What: IAB launched its first AI Transparency and Disclosure Framework establishing risk-based disclosure requirements for AI use in advertising. The framework requires consumer-facing labels for synthetic humans, digital twins, AI-generated voices in false scenarios, and AI chatbots. Companion research reveals a 37-point gap between advertiser perceptions and actual Gen Z/Millennial consumer sentiment toward AI advertising, with only 45% feeling positively despite 82% of executives believing they do.
When: IAB released the framework and research on January 15, 2026. The research surveyed consumers and executives between October 2025 and January 2026, comparing findings to 2024 baseline data collected between August and October 2024. The announcement arrives as EU AI Act obligations began taking effect in August 2025 and multiple platforms launched agentic AI capabilities throughout late 2025.
Where: The framework applies globally across digital advertising platforms including social media, connected television, display advertising, and audio channels. Research focused on U.S. Gen Z and Millennial consumers and advertising executives at companies spending at least $1 million annually on media. Regulatory pressures come from the European Union through the AI Act and various U.S. state-level disclosure requirements.

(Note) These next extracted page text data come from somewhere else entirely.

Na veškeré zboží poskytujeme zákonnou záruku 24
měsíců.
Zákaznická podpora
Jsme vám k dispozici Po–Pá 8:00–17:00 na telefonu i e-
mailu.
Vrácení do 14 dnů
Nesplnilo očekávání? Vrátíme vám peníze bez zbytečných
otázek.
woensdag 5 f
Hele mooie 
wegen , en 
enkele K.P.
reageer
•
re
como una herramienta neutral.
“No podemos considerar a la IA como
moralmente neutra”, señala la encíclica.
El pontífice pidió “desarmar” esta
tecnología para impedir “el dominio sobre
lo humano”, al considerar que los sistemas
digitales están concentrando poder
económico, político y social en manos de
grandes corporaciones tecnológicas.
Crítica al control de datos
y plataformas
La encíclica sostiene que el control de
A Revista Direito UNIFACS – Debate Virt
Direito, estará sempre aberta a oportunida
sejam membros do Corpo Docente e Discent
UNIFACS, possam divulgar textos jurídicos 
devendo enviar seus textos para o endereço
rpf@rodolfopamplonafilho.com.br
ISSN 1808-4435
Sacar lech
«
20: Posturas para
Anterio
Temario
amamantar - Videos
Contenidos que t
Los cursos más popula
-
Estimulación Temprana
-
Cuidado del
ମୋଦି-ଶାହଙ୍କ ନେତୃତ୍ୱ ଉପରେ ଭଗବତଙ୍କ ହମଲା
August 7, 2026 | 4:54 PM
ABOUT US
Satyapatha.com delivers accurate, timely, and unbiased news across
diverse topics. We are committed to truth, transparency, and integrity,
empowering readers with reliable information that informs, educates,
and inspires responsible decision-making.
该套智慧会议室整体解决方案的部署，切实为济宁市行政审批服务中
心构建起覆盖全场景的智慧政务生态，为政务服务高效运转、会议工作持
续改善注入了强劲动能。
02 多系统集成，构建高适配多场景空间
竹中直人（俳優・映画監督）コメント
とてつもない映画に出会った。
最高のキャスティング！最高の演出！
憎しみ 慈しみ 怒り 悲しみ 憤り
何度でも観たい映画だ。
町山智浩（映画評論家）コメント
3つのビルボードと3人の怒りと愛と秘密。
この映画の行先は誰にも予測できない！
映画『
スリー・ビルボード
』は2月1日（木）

Why: IAB introduced the framework to address growing consumer skepticism toward AI advertising while providing standardized guidance ahead of fragmented regulatory mandates. Research shows consumer trust challenges intensifying as 39% of Gen Z feels negatively toward AI ads compared to 20% of Millennials. The framework aims to build consumer trust, reduce regulatory risk, and establish industry leadership in responsible AI adoption as transparency issues threaten advertising effectiveness and platform credibility.